Le vice-ministre des Relations extérieures de Cuba, Carlos Fernández de Cossío, a déclaré au New York Times que le régime n'exclut pas le président Donald Trump ni son organisation de faire des affaires sur l'île.
La entrevista, publiée jeudi depuis La Havane, illustre avec crudité la contradiction entre le discours idéologique du gouvernement cubain et son désespoir économique.
«Si he wants to do it peacefully, we see no specific reason to exclude him», a déclaré Fernández de Cossío lorsqu'on lui a posé directement la question de savoir si Trump pourrait investir à Cuba.
Le même fonctionnaire qui en janvier 2025 a comparé la politique étrangère de Trump au fascisme d'Hitler et qui en mai 2026 a qualifié l'administration américaine de « criminelle », lui tend maintenant la main en tant qu'investisseur potentiel depuis les pages du quotidien new-yorkais.
La interview a été réalisée par Jack Nicas, chef du bureau du Times à Mexico, qui s'est rendu à La Havane avec un visa de presse décrit comme « extrêmement inhabituel » accordé au journal.
Concernant le projet connu sous le nom de « Trump Island » —un complexe touristique de luxe qu'un développeur émirati prévoit à Cayo Santa María et qui pourrait porter la marque Trump—, Fernández de Cossío ne l'a pas écarté.
«Si quelqu'un vient et dit qu'il a des connexions avec des entrepreneurs importants aux États-Unis, nous sommes prêts à dialoguer. S'il s'agit du gouvernement de Trump, en principe, il n'y a aucune raison que nous disions non», a affirmé le diplomate.
Le vice-ministre a été explicite sur où se situe le véritable obstacle : « Ce qui interdit à Donald Trump d'investir à Cuba ce sont les lois américaines. Nous ne l'excluons pas, lui ni son organisation, de faire des affaires à Cuba, s'il le fait en respectant les lois cubaines ».
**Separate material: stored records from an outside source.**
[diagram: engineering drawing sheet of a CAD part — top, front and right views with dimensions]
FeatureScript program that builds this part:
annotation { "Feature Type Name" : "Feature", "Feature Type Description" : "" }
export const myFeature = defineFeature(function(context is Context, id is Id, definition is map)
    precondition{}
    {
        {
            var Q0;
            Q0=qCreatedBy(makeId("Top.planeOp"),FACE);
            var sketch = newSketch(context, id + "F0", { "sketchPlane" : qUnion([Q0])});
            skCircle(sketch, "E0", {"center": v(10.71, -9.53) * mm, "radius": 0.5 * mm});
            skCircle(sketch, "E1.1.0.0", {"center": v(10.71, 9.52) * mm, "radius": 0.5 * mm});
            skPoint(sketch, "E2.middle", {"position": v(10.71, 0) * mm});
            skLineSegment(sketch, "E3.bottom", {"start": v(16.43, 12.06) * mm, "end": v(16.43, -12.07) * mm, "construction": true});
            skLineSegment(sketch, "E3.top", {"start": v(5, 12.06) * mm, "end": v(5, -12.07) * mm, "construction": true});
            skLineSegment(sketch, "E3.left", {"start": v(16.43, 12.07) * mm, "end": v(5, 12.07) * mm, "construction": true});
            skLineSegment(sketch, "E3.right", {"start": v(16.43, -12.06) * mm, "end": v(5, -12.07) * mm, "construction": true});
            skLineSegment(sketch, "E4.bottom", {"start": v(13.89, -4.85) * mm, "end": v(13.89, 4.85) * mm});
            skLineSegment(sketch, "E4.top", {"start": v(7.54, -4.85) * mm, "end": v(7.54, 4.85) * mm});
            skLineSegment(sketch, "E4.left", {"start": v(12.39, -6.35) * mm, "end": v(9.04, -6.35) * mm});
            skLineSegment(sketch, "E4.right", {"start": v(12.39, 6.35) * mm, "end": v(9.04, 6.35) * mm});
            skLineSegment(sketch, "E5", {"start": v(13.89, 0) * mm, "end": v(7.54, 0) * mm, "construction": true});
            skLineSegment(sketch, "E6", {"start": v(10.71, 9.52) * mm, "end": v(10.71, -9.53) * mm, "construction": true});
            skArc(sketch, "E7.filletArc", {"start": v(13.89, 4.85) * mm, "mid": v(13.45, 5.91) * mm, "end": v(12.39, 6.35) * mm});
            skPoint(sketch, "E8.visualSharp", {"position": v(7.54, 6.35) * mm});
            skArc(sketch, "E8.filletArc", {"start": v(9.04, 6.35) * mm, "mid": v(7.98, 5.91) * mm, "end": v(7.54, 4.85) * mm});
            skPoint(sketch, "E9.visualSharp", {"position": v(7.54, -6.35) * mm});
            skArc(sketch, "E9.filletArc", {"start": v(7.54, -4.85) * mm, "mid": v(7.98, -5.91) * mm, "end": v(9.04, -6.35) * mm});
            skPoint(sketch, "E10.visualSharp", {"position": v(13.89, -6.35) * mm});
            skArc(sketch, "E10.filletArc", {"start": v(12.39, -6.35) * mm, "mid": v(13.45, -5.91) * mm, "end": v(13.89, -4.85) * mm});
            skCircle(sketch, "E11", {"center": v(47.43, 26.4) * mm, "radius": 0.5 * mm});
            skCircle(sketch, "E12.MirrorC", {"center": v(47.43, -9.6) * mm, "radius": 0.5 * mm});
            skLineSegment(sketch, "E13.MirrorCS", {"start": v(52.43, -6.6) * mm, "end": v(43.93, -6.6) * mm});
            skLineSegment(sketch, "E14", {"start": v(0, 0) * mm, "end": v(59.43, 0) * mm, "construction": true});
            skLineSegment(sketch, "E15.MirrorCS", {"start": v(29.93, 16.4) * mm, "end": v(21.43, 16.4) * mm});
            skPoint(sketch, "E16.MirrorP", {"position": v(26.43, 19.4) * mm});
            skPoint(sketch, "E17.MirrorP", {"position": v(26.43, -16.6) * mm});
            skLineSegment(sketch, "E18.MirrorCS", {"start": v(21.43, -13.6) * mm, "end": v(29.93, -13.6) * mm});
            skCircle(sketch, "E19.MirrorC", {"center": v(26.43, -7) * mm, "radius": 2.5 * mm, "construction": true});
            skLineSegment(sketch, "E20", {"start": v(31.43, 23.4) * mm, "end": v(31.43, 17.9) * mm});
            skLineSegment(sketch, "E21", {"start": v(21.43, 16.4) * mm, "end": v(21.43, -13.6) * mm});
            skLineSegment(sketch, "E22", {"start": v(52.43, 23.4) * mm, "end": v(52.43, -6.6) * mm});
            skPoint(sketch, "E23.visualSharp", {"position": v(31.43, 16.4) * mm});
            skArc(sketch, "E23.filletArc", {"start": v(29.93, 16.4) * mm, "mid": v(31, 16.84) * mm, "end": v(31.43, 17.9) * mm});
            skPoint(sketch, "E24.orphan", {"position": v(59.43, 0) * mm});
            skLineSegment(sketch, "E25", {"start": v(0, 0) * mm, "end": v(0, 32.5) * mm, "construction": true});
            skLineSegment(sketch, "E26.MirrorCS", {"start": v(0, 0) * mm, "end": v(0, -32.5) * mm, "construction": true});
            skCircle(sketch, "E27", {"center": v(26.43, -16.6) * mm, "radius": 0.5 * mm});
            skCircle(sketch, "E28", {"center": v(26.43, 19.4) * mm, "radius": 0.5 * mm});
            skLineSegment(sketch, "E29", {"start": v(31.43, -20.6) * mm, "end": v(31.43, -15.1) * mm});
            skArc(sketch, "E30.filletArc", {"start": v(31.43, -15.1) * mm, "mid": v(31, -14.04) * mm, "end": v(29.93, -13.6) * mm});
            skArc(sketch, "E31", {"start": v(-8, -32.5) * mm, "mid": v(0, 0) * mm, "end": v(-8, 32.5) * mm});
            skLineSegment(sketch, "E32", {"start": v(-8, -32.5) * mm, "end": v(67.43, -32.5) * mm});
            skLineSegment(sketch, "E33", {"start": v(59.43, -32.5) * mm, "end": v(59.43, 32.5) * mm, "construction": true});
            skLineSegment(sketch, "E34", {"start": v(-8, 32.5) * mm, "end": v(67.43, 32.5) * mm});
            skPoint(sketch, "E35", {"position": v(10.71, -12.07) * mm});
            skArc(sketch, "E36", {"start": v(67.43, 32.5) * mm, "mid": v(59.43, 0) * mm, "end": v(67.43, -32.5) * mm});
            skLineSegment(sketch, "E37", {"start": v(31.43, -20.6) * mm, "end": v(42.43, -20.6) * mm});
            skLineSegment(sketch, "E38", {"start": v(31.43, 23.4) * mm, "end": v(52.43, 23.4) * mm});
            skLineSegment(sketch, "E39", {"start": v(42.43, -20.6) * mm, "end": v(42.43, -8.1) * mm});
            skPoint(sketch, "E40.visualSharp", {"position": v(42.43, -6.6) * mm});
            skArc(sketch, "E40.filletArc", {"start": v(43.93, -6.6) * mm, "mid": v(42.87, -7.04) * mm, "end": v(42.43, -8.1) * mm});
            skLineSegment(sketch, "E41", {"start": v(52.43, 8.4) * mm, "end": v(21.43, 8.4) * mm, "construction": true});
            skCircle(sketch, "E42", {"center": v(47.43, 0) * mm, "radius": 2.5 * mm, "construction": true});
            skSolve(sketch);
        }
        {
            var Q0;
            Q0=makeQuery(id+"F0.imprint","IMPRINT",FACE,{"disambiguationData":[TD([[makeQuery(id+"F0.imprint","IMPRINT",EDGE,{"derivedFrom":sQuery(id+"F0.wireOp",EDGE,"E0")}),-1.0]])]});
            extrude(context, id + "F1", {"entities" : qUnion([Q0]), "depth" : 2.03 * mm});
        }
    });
Cette ouverture d'investissement se produit au pire moment économique du régime depuis des décennies. Comme l'a rappelé le NYT, le réseau électrique s'est effondré trois fois en huit jours durant juillet 2026, le tourisme s'est effondré et, sauf un unique pétrolier russe arrivé en mars, aucun allié n'a défié l'ordre de Trump de ne pas envoyer de combustible à l'île.
«Le bras coercitif des États-Unis a prouvé son efficacité. Dire à une entreprise européenne, latino-américaine ou asiatique qu'elle ne peut pas exporter ses ressources nationales vers Cuba, c'est un nouvel ordre mondial», a reconnu Fernández de Cossío.
La stratégie du régime pour faire face à la pression, selon le vice-ministre lui-même, repose sur des réformes économiques : « Nous avons introduit quelques changements dans notre économie il y a quelques semaines. Nous pensons qu'ils peuvent nous permettre de faire face à cette situation ».
En juin 2026, le régime a approuvé un ensemble de 176 mesures pour assouplir l'investissement étranger, et en juillet, il a publié le décret 153/2026 qui modifie la Loi sur l'Investissement Étranger de 2014.
Pero dans la même interview où il a ouvert le dossier des affaires, Fernández de Cossío n’a pas abandonné la rhétorique de résistance : « Si cela conduit à une action militaire contre Cuba, nous subirons des milliers de morts. Il y aura probablement un bain de sang à Cuba. Il y aura aussi des morts de jeunes Américains ».
La Maison Blanche et le Département d'État, pour leur part, ont qualifié Cuba de menace pour la sécurité nationale, l'ont accusé d'abriter des terroristes et d'avoir vendu du carburant pour enrichir les élites au lieu de maintenir son réseau électrique. Les deux parties reconnaissent que leurs conversations ont peu progressé.
Le propre Fernández de Cossío a admis quatre jours avant l'entretien que les pressions de Washington sont « extrêmement hostiles » et que Cuba n'acceptera pas de conditions impliquant des changements dans son système politique, ce qui n'a pas empêché qu'il propose 72 heures plus tard à Trump un emplacement dans la carte des investissements de l'île.